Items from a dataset
=== Begin Enclosure ===

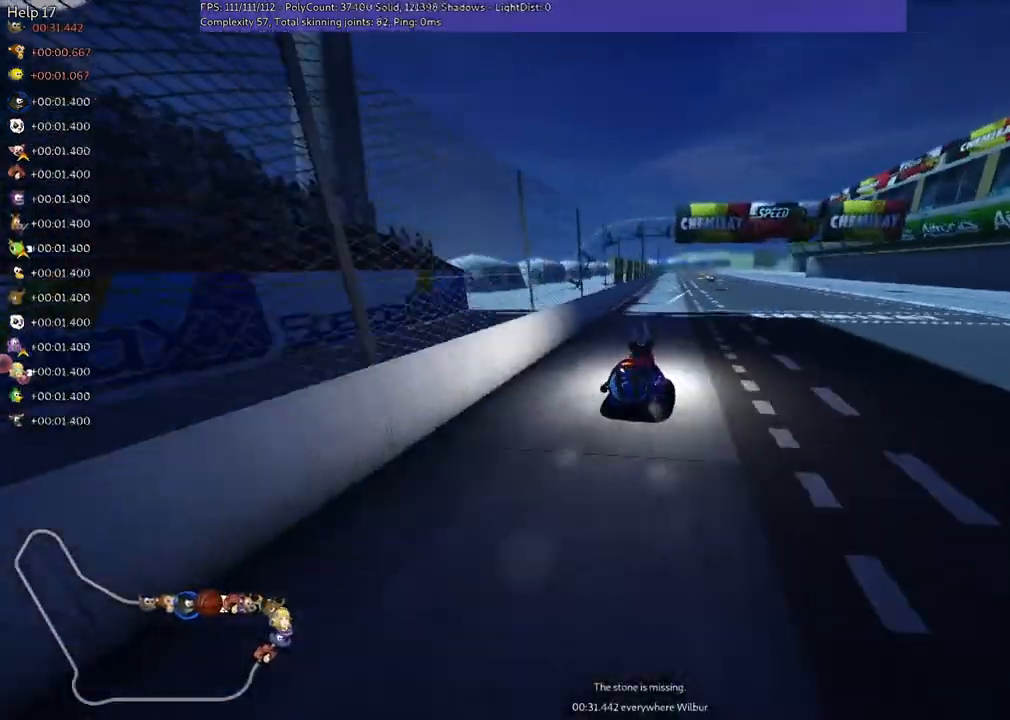
{"keys": ["left", "m", "up"], "events": [[33, "right", "up"]]}
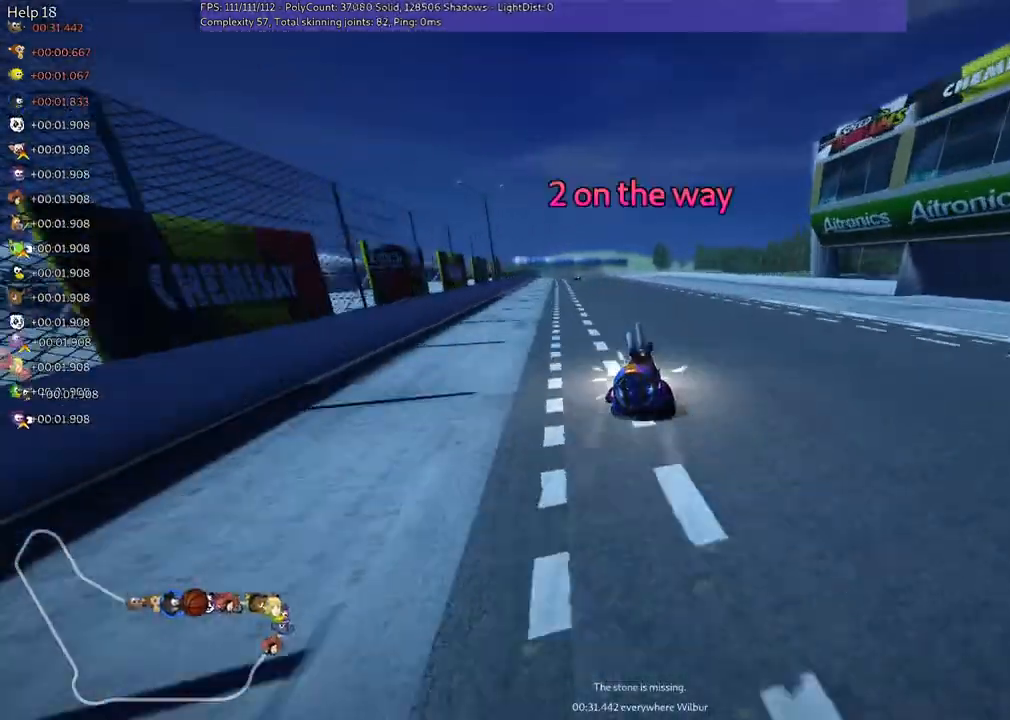
{"keys": ["up"], "events": [[133, "m", "up"], [333, "left", "up"]]}
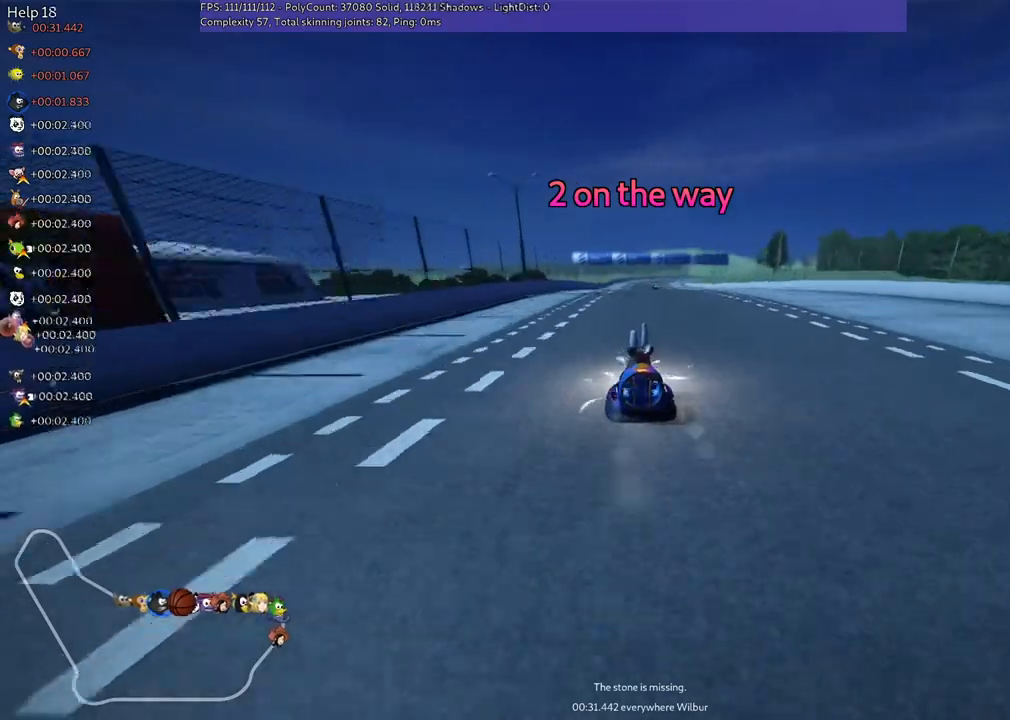
{"keys": ["left", "up"], "events": [[167, "right", "down"], [267, "right", "up"], [300, "n", "down"], [500, "left", "down"], [500, "n", "up"]]}
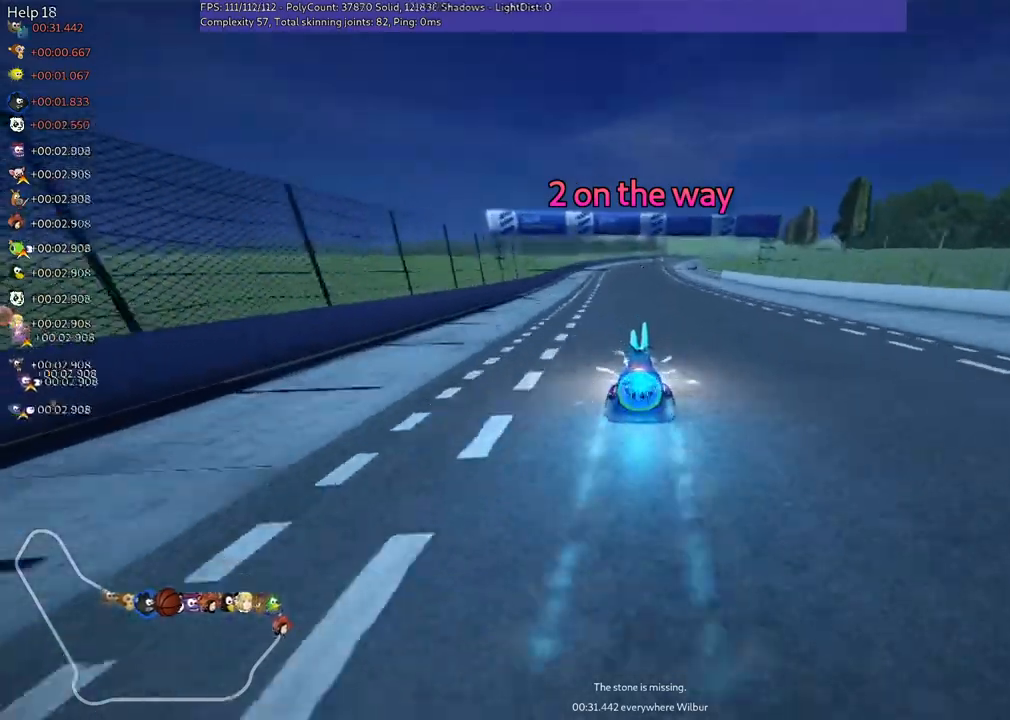
{"keys": ["left", "m", "up"], "events": [[133, "left", "up"], [200, "m", "down"], [200, "right", "down"], [233, "left", "down"], [333, "right", "up"]]}
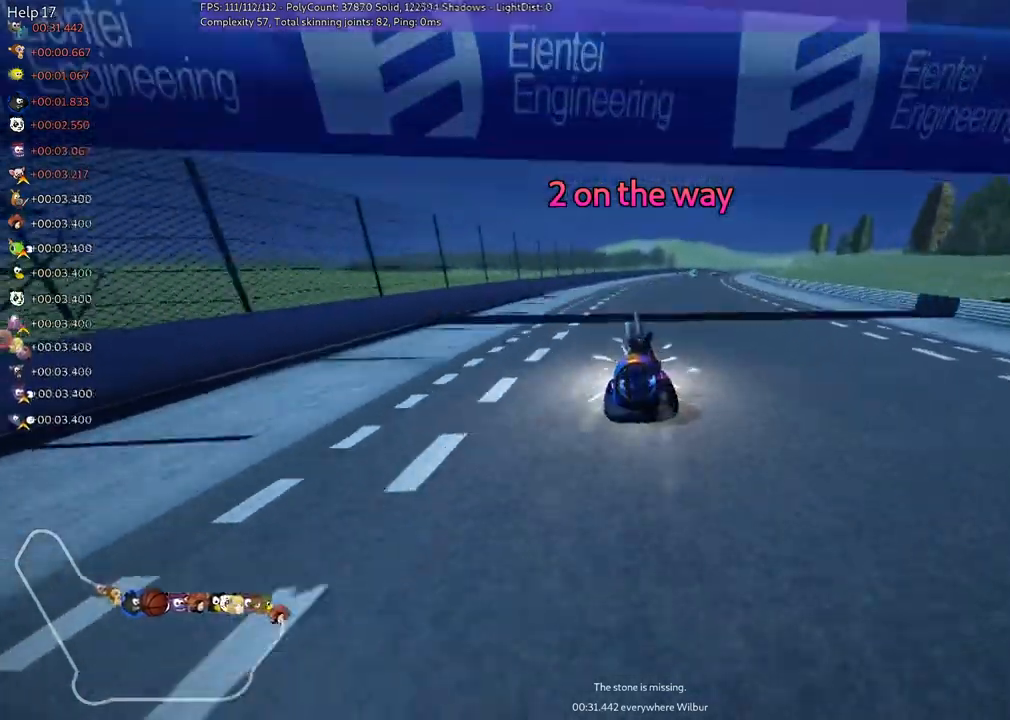
{"keys": ["left", "m", "up"], "events": []}
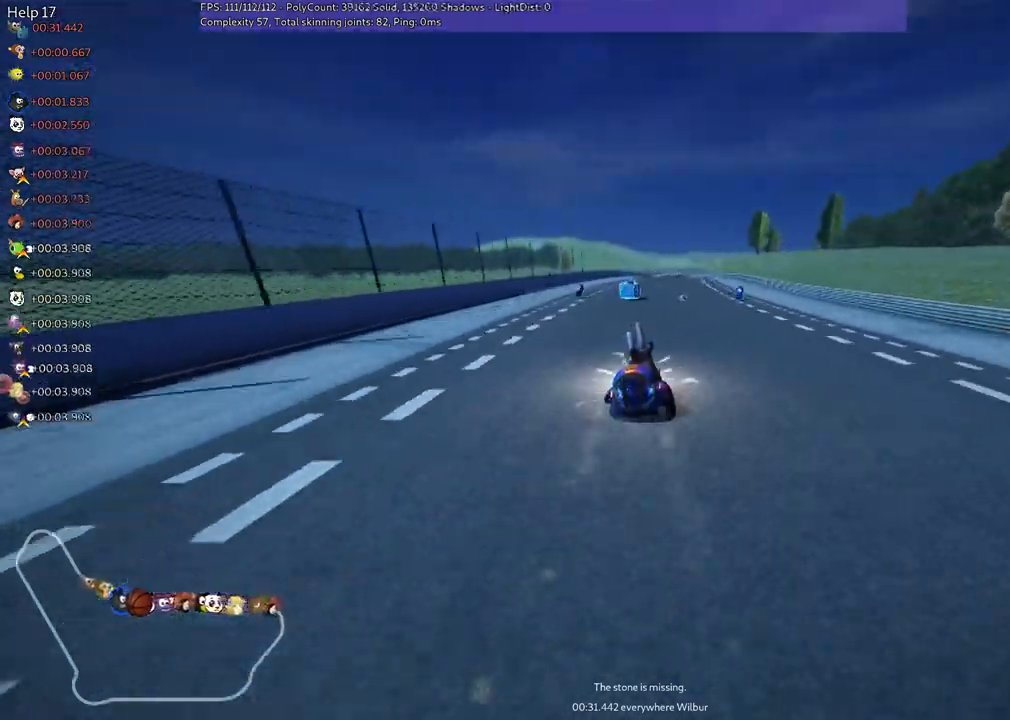
{"keys": ["left", "m", "up"], "events": [[200, "right", "down"], [300, "right", "up"]]}
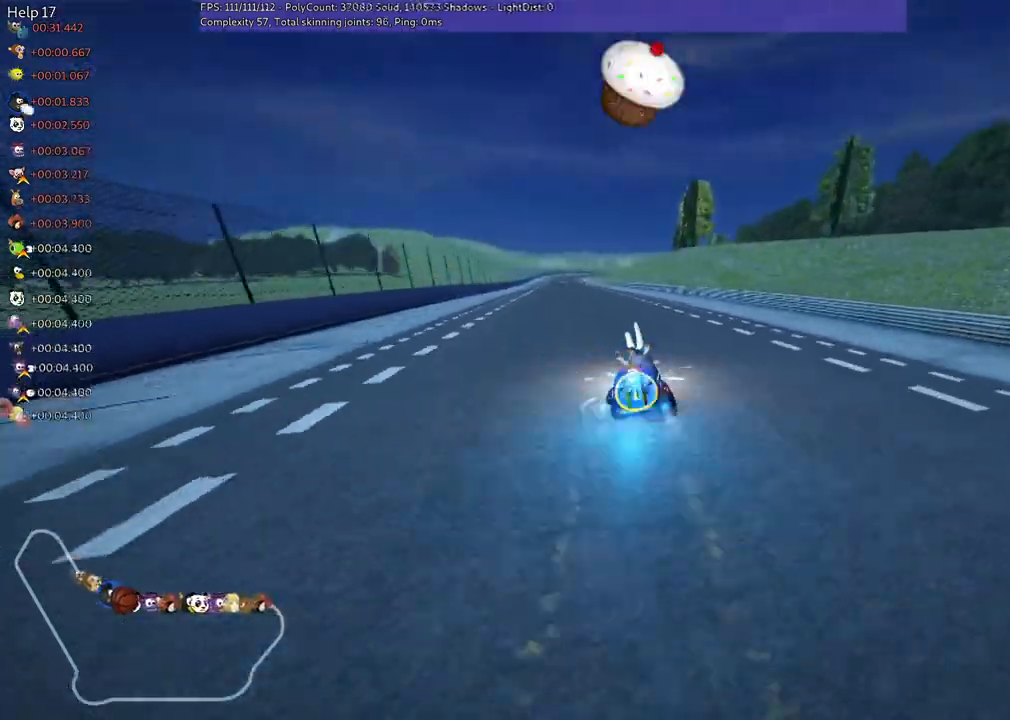
{"keys": ["up"], "events": [[33, "m", "up"], [33, "n", "down"], [167, "left", "up"], [233, "n", "up"], [367, "left", "down"], [500, "left", "up"]]}
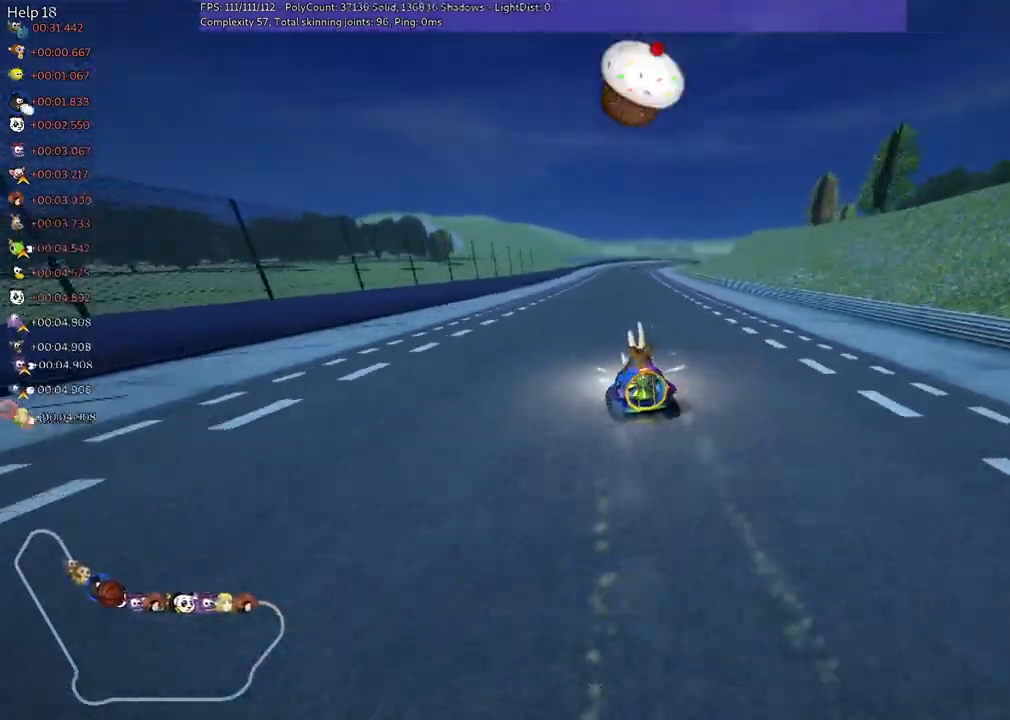
{"keys": ["up"], "events": [[300, "right", "down"], [333, "m", "down"], [467, "m", "up"], [467, "right", "up"]]}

=== End Enclosure ===

__WHAT IS BEING ASKED__:
Only the number of lines in the data that hold "right" should be stated.

__ANSWER AREA__:
5